Now I have stepped back, accepted that she may not always have the best of intentions for me, and that she will not be gentle with my heart. In the past, this realization would have sent me running for my protective tower. But my tower is gone. Truly gone. So what to do?

I am not ready to push my mom out of my life completely. At this point I don’t think she is completely dangerous or toxic. Instead I have pushed her back a bit. She used to send 5-10 emails to me daily, and would either act hurt, betrayed, or worried, if I did not answer each one as they came in. If I missed too many, I would get a concerned phone call. She expected me to call her 3 times a week, and talk for an hour or two each time. I did not realize how she had put me in this devoted daughter role over the years, and that I felt guilty for not jumping at her calls. I did not notice that I used her for 100% of my social support, and that she liked that, and did everything she could to keep me there. She needed me to need her.

Steps to building this boundary:

Week 1:  I started answering my moms emails all at once, answering all 5-10 in a single response at the end of each day, or even the following day. The response was polite and truthful, but not overly detailed as they used to be.  I only called her once that week, and only for 20 min. At first she sensed the distance, and panicked. She called to see if everything was ok. She started digging for dirt, asking if husband was hurting me and making me so quiet. I assured her I was fine, but very busy.

Week 2: Her emails decreased, and so did mine. She sent me maybe 2 a day, and I sent her maybe 2 responses for the whole week. I did not call her at all. I did not actively think “I’m not calling my mom today” either, it was more like, I’ll call her when I want to, not out of duty or fear of hurting her feelings.

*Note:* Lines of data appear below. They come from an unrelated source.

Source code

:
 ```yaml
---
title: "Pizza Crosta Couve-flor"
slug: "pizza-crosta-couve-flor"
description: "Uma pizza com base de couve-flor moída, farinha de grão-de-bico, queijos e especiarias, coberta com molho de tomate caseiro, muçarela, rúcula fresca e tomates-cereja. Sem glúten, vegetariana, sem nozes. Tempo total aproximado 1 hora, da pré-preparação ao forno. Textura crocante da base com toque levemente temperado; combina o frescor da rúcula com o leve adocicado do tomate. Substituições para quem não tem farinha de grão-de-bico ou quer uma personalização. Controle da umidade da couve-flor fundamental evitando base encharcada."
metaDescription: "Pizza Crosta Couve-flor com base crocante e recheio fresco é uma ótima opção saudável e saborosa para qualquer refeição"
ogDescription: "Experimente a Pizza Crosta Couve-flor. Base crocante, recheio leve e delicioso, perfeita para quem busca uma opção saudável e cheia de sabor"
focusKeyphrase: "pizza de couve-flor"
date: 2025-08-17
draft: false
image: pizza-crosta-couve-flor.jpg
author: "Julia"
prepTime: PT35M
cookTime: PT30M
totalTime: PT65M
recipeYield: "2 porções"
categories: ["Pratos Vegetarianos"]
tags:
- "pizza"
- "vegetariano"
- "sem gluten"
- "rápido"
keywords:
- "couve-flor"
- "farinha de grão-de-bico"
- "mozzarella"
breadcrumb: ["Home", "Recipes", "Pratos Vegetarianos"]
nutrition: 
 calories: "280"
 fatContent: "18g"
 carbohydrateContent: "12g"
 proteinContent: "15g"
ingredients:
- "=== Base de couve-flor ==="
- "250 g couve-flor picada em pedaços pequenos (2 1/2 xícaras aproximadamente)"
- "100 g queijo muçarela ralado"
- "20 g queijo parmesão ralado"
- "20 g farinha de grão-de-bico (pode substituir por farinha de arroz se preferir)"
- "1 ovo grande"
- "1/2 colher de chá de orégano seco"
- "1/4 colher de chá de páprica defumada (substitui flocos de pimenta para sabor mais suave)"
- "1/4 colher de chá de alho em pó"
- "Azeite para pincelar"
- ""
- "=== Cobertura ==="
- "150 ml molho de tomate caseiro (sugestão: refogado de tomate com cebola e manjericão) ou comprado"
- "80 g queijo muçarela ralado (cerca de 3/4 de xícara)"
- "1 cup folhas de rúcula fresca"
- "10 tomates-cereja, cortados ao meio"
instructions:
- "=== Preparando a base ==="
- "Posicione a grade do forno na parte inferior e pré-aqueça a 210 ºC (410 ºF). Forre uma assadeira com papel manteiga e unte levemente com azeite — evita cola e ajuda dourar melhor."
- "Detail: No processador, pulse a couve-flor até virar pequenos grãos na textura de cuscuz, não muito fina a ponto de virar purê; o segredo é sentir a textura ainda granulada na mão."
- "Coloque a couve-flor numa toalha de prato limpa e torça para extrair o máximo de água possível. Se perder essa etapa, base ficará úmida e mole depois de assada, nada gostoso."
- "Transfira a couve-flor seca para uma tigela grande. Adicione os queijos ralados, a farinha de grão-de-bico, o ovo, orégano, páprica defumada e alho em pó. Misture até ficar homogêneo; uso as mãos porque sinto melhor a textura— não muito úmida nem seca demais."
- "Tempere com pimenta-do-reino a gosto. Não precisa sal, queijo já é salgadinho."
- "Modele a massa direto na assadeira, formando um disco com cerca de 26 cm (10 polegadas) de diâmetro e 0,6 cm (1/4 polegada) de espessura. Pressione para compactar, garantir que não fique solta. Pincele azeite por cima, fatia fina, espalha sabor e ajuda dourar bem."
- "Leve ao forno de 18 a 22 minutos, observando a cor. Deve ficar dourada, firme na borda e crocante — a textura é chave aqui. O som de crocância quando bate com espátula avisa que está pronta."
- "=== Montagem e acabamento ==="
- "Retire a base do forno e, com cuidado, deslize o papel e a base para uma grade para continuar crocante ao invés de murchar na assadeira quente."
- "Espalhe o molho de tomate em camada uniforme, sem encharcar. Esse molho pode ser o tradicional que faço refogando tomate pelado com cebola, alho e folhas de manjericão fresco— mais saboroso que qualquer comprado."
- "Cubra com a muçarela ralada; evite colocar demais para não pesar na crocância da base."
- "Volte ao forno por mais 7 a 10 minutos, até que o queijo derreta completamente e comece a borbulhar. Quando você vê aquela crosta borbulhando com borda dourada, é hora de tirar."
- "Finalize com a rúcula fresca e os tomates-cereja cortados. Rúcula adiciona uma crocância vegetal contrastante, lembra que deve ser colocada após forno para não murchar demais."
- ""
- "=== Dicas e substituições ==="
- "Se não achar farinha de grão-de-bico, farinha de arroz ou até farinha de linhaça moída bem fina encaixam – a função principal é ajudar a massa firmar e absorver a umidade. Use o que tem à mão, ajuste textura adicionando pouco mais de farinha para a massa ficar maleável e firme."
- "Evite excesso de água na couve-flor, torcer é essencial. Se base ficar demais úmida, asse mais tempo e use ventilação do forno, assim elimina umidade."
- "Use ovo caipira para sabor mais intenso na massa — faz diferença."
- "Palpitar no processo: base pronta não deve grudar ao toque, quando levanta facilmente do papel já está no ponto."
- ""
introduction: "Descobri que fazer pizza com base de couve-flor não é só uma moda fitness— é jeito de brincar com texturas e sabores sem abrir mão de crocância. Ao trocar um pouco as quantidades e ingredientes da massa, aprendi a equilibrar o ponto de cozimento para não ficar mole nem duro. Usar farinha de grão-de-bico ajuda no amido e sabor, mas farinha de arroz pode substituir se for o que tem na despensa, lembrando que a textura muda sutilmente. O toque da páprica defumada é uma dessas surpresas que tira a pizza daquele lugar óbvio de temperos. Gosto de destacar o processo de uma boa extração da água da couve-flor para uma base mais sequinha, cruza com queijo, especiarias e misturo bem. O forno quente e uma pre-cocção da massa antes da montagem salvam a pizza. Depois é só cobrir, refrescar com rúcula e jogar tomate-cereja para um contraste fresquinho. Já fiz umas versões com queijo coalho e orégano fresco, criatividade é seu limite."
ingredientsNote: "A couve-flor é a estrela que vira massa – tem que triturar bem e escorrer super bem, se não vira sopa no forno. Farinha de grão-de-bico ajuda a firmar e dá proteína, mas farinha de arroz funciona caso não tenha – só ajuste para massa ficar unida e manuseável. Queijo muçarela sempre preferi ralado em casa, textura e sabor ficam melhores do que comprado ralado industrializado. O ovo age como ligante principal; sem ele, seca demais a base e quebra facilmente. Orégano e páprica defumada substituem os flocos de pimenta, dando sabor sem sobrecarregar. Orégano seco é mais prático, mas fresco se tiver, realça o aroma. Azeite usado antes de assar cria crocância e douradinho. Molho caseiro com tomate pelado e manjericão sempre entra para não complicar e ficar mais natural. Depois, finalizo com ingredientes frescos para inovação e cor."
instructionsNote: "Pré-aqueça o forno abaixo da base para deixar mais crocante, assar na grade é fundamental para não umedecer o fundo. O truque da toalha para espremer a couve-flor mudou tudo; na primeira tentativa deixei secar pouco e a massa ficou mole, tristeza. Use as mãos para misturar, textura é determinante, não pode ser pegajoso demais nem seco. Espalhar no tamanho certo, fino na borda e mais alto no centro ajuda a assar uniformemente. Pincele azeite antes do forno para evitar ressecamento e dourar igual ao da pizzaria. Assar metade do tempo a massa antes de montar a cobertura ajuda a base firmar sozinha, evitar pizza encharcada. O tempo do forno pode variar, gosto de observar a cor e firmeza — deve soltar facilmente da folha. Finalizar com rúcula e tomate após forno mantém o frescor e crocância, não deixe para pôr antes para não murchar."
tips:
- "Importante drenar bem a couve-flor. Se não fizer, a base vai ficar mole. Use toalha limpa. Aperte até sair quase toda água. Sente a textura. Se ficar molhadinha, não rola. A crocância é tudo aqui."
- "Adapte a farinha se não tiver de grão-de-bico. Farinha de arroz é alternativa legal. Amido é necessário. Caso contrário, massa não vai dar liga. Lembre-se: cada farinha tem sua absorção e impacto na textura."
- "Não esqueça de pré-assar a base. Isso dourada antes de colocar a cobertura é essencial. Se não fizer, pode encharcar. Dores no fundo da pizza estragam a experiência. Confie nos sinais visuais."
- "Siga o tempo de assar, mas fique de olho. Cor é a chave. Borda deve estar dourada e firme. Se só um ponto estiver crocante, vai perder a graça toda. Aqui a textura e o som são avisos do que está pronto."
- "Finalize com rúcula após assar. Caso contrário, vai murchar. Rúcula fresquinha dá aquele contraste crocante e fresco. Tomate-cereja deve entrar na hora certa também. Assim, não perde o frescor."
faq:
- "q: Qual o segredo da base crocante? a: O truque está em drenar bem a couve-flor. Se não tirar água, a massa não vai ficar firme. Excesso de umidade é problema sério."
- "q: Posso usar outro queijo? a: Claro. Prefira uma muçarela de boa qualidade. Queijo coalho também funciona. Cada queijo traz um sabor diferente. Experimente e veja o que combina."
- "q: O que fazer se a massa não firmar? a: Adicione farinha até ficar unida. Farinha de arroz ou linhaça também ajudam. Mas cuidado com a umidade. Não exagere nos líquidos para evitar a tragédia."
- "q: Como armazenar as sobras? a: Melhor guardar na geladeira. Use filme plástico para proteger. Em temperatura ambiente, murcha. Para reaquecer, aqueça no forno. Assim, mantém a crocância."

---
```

Week 3: This week, I only had 2 total emails from her, and they were light-hearted forwarded jokes, and simple polite greetings – not the usual deeply emotional, and negative ordeals she used to send. I called her today, and the discussion was pleasant. She did not ask why I didn’t call last week, and I felt no need to apologize or explain. (What? Seriously? I did berate myself for being a lousy daughter? ) She did have some comment about me being such a busy woman now, but it slid right off me, as I just agreed. I told her some of our upcoming plans, but did not discuss my feelings in depth with her about anything. Kind of ‘just the facts ma’am’. And she mostly did the same for me.  And when I hung up today, I did not feel guilty, angry, troubled, or anything. Just content.

I did it. I found a healthy way to keep in touch with my mom without allowing her to hurt me. I did not run away. I faced her and slowly pushed her out of my psyche until I felt secure. I’ve done the opposite with my husband, allowing him in further than anyone has ever been in before. And he is gentle with my heart, and fills me with love and hope and dreams for our future together. We talked last night, about how far we have come these past months, and just shook our heads in disbelief at how terribly we used to treat each other. Yes – each other – we both take full responsibility for hurting each other, and turning away from each other. We vowed to never let it happen again, that we will pull each other back, gently, if one starts to drift.

This new power to build boundaries is extremely exciting to me. That I can take ownership and responsibility for myself. That I can choose who to let in, and how far to let them in. And if I make a mistake, I know I will just let those feelings come and go, and reset that boundary again.